NORTON, MOSES, agent principal de la Hudson’s Bay Company, né vers 1735, fils de Richard Norton* et de Susannah Dupeer, décédé le 29 décembre 1773 au fort Prince of Wales (Churchill, Manitoba).

Moses Norton est un des personnages les plus controversés dans les annales de la Hudson’s Bay Company. Les historiens de la traite des fourrures ne s’accordent pas à son sujet : Richard Glover le dénonce comme « un homme tout à fait sinistre », cependant qu’Edwin Ernest Rich le loue, spécialement pour son « énergie et sa perception peu communes ». La racine du conflit se trouve dans la crédibilité d’un portrait accablant de Norton écrit par Samuel Hearne et publié pour la première fois en 1795. Hearne nourrissait une haine profonde pour Norton et plusieurs de ses allégations doivent être mises en doute.

L’origine de Norton demeure un mystère. Il n’était certainement pas « un Indien », comme le voulait Hearne, mais, en raison de l’affirmation de Hearne qu’il était né au fort Prince of Wales, on a généralement supposé que, né d’un père blanc, il était le fils d’une Indienne. Le testament de Norton, cependant, suggère que ses parents étaient européens, puisqu’il désigne sa mère sous le nom de Susannah Dupeer. Richard Norton ayant épousé Elizabeth McCliesh, il est possible que Moses soit né d’une union illégitime alors que son père était en congé en Angleterre dans les années 1730.

Le déroulement de la carrière de Norton renforce le caractère improbable d’une origine métissée.
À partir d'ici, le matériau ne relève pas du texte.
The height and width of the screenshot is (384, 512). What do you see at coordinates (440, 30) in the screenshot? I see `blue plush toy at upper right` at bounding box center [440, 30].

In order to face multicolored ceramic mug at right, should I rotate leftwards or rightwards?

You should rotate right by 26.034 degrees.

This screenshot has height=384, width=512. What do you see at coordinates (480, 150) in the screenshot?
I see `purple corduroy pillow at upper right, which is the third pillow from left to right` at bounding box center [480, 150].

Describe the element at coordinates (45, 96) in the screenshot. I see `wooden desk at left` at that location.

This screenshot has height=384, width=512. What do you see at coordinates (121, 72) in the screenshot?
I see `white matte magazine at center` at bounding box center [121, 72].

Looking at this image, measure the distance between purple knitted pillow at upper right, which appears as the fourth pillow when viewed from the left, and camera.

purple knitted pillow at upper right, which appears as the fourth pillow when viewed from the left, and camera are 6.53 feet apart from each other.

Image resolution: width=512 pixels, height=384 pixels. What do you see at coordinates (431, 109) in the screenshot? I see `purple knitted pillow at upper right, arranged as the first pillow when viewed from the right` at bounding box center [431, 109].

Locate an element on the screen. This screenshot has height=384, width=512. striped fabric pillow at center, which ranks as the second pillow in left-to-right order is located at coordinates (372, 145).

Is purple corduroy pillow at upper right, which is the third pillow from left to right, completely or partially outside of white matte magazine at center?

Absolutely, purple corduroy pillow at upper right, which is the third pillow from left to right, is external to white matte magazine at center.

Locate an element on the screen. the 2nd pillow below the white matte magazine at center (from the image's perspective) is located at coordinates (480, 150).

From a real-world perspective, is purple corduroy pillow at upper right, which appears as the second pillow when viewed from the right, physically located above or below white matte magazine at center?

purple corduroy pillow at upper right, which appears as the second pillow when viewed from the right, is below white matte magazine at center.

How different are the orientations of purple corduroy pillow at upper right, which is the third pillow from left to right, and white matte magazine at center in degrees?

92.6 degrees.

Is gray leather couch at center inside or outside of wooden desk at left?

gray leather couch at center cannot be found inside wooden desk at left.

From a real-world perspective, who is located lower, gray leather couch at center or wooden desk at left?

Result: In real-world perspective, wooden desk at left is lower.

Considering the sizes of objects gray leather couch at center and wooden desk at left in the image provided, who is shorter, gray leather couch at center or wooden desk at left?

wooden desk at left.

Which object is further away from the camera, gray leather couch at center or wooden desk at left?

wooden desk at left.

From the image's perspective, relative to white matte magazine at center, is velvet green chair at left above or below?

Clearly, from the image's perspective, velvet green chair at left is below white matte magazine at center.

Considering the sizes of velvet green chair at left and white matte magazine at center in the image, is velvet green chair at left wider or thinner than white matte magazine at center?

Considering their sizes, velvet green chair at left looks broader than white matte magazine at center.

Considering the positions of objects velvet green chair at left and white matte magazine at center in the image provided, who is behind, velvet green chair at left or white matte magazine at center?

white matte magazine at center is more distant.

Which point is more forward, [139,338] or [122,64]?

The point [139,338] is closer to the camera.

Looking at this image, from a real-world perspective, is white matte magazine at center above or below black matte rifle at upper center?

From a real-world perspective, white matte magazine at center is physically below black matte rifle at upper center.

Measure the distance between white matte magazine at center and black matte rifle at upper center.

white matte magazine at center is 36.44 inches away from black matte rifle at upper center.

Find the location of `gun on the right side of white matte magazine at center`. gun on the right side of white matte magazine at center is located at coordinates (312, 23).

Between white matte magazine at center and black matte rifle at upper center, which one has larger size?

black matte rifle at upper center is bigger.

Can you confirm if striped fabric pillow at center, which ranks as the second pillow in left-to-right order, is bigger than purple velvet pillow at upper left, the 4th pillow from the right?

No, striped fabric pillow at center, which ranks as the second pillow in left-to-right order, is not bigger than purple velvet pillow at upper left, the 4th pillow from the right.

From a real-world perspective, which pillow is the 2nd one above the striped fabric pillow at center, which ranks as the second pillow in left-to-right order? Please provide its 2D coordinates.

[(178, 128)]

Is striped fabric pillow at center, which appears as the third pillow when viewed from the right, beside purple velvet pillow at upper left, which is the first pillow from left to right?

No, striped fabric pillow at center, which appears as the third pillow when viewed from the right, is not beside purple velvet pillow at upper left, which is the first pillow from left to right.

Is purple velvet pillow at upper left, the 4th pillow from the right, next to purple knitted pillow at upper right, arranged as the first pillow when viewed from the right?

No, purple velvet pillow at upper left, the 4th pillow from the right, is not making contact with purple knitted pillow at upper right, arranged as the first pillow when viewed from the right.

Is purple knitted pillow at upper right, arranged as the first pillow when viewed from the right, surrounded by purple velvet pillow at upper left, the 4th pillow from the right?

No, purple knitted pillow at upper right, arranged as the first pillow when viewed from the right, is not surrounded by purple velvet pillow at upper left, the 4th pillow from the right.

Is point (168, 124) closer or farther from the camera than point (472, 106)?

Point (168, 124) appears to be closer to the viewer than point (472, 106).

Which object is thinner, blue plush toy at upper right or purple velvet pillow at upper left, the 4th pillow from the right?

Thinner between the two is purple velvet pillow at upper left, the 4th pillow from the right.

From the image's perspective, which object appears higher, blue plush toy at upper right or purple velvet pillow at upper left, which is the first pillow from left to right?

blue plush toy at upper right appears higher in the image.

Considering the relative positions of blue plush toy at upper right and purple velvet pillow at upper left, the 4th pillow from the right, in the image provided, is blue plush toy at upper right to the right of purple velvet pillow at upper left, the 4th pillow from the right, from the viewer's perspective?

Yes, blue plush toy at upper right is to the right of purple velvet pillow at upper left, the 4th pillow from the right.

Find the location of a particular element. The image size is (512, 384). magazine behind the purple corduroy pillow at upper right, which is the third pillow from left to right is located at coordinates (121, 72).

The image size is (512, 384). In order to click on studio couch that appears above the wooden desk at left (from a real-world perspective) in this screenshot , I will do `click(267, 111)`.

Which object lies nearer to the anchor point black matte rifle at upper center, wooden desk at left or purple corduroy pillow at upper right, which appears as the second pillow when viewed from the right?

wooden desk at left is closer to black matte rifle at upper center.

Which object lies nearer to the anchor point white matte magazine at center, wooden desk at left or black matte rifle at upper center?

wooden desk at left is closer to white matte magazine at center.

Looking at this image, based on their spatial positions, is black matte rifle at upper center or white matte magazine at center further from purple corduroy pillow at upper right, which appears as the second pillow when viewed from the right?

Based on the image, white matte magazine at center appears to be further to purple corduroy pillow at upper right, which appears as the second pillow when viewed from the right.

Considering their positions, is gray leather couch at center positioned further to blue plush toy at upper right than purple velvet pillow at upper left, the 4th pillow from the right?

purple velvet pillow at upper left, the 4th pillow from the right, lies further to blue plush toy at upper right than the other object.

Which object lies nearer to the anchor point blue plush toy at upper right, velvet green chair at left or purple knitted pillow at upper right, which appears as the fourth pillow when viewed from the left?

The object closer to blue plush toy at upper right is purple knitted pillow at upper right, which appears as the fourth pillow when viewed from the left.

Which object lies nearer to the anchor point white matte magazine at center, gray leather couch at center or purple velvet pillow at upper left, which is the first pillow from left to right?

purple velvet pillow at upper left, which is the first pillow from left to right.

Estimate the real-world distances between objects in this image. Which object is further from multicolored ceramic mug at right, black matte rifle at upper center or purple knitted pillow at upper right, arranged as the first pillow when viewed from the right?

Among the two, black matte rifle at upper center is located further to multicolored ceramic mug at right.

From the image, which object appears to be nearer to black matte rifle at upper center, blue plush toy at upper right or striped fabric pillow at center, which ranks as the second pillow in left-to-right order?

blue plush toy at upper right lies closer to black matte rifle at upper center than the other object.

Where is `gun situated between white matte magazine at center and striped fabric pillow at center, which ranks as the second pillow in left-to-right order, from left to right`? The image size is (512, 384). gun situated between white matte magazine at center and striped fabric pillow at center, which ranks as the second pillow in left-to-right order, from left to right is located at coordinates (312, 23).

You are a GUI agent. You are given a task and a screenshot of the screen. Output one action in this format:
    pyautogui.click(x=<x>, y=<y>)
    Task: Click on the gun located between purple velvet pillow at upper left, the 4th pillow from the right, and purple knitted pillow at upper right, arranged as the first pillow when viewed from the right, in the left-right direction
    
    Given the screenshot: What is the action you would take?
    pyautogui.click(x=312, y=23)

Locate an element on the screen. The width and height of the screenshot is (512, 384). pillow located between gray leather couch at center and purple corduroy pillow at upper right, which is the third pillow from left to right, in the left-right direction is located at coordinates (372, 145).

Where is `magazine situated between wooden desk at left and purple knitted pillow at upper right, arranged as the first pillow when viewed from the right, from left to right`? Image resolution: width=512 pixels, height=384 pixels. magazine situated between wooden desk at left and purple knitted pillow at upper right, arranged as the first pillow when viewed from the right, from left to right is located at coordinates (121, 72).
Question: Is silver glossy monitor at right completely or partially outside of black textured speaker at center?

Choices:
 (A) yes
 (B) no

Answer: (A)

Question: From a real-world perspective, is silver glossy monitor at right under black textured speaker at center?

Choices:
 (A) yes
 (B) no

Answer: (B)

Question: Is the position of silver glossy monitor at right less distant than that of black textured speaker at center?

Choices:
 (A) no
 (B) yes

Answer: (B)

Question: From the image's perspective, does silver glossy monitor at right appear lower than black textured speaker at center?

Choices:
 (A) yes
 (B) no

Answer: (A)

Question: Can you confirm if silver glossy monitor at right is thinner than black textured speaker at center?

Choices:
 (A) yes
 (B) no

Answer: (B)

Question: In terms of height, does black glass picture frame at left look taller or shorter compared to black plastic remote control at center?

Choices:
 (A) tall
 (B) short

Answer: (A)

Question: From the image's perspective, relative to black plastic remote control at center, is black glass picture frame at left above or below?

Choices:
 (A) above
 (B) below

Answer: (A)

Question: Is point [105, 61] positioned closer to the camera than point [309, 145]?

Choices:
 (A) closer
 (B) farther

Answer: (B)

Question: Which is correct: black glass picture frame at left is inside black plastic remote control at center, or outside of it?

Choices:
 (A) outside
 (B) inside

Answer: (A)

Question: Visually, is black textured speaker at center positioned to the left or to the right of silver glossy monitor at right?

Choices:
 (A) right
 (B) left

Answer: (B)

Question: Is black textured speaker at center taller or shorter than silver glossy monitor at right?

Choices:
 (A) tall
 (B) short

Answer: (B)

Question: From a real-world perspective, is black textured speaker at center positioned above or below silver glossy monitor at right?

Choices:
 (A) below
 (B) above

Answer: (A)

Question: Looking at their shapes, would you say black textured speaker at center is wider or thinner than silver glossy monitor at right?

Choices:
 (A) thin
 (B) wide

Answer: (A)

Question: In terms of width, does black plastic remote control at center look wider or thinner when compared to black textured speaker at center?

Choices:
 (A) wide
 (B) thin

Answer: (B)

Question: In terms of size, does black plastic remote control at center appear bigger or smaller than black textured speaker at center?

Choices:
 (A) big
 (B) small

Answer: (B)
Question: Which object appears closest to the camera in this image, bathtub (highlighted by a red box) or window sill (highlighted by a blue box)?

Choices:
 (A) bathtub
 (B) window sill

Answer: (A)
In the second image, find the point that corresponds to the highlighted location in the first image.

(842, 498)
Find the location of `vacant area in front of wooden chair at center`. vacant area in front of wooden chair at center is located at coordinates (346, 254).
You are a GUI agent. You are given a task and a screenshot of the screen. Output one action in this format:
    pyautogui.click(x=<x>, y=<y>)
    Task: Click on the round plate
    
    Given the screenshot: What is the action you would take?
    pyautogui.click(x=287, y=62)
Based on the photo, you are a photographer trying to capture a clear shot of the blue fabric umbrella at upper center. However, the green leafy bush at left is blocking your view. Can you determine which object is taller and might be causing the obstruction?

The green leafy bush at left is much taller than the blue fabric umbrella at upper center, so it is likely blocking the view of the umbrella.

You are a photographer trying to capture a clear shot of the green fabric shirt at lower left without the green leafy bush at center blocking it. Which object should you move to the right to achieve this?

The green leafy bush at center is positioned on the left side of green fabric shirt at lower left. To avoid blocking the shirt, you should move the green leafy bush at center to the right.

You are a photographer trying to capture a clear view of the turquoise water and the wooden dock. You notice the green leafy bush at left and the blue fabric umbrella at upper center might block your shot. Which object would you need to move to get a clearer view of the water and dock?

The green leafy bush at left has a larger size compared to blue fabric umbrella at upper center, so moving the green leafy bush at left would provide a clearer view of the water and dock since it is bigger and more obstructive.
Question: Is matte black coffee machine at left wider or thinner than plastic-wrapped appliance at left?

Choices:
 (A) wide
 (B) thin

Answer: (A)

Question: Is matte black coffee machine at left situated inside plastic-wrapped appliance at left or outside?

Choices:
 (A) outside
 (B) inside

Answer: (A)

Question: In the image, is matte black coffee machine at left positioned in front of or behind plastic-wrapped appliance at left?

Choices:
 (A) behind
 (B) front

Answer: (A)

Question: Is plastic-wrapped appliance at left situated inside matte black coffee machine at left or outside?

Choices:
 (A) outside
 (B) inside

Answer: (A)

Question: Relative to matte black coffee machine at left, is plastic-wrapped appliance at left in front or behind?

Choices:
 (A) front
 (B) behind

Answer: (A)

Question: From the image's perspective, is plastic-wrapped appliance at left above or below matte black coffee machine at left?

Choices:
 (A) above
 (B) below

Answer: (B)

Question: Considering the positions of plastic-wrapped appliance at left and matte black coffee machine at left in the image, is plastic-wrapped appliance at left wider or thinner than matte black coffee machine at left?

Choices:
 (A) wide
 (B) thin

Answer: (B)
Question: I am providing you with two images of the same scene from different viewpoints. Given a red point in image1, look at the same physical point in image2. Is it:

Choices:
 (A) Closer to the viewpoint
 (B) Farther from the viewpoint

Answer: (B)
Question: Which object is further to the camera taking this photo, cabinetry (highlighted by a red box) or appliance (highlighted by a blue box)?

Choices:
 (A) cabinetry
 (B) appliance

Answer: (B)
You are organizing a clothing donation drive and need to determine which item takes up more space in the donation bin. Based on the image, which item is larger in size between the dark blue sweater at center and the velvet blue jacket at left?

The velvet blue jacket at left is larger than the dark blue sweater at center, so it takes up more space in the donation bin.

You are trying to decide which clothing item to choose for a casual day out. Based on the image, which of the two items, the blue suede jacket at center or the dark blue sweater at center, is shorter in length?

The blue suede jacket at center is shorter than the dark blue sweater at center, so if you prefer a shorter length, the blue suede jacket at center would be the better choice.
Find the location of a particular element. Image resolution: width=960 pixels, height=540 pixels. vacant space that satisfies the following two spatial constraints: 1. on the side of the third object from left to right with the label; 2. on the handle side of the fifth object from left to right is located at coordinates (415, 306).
En 1744, Norton fut mis en apprentissage, en Angleterre, auprès d’un des capitaines de navire de la Hudson’s Bay Company, George Spurrell*, pour une période de sept ans. Sa carrière dans la compagnie commença vraiment en 1753, alors qu’il signa un contrat pour servir comme second, pendant trois ans, sur le sloop du poste de la rivière Churchill, au salaire de £25 par année. En 1756, il devint comptable et assistant de l’agent principal du fort Prince of Wales, Ferdinand Jacobs, assumant temporairement le commandement du poste en 1759, avant de passer une année de congé en Angleterre. Il fut nommé agent principal en 1762 et conserva le commandement du fort Prince of Wales jusqu’à sa mort. Compte tenu de la politique officielle de la compagnie, qui interdisait toute relation intime entre ses employés et les Indiennes [V. Joseph Isbister], on peut douter que le comité de Londres eût nommé un Métis à la direction de l’un de ses postes les plus importants. Ce n’est qu’en 1794 que la permission fut officiellement accordée de prendre des garçons de sang mêlé au service de la compagnie. Si Norton était vraiment natif de la baie d’Hudson, il est pour le moins curieux que son avancement exceptionnel n’ait fait l’objet d’aucune mention dans les archives de la compagnie.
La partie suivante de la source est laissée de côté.